I am never going to “recover” from my depression. It is chronic. I am never going to be the 10-year-old girl I was before it hit. She’s gone. And that’s actually okay, cause I’m 30 now. I don’t want to be a fifth grader again. As an adult, I can learn behaviors to cope with dissociation and distraction and depressive episodes. I cannot make them go away.

Part of my struggle (and the struggle of other people I’ve talked to) in re” being medicated for mental illness is that the sickness is in my brain. It’s part of my personality. If I’m being medicated for my personality, does that mean there are parts of me that are bad and wrong? What parts of me are my illness? What parts are healthy and good? What parts are wrong? If I go off my meds, it fundamentally changes who I am and how I relate to the world. To say I can “recover” from this implies to me that those parts can be excised the way you’d take out a tumor or medicate a cold. The process of mental illness is one of coping, and one of learning your limits and living in the world you can stand.

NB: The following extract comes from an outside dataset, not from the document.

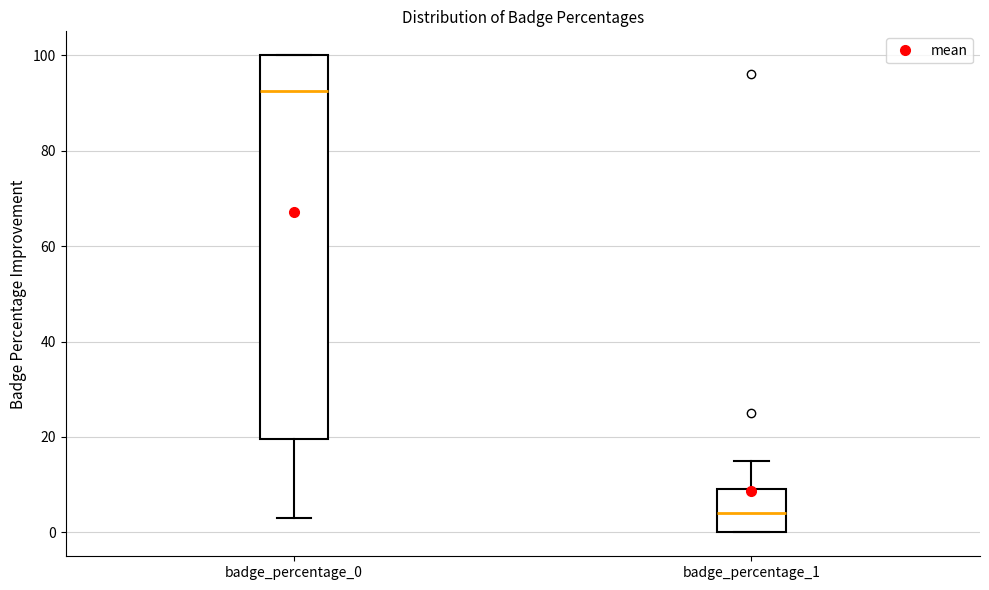

Reading left to right, transcribe this box plot: for each box, give where its median line is, the range the box spans, and where its two whiskers end, as read against the y-axis. The values are not printed on the chart, so give them approximately, as read against the axis.

badge_percentage_0: median 92, box 20 to 100, whiskers 4 to 100
badge_percentage_1: median 4, box 0 to 10, whiskers 0 to 16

As the poster above said, certain behaviors can be mitigated– you may not drink anymore, or engage in purging or self-harm. But that doesn’t mean it’s gone. There is relapse. There is a development of a tolerance to medication. You may wake up one day and find that your jaw aches 90% of the time, but you’re too afraid of relapse to go off the medication that causes it. 

I prefer to say I’m being treated, or in treatment. Because I am sick, and I am handling it. There’s no way to test my depression enzymes and say I’m in remission. There’s no cure to my disordered eating, but there are coping strategies. 

Of course, there are people who want the ability to say they’re cured, and to them I say, go for it. Call yourself recovered. Call yourself done with treatment. Call yourself a walrus. Just don’t use it on me.

I will never be cured. I will never recover. But I will survive and I will cope and I will fight. And I will treat the illness like any other chronic illness.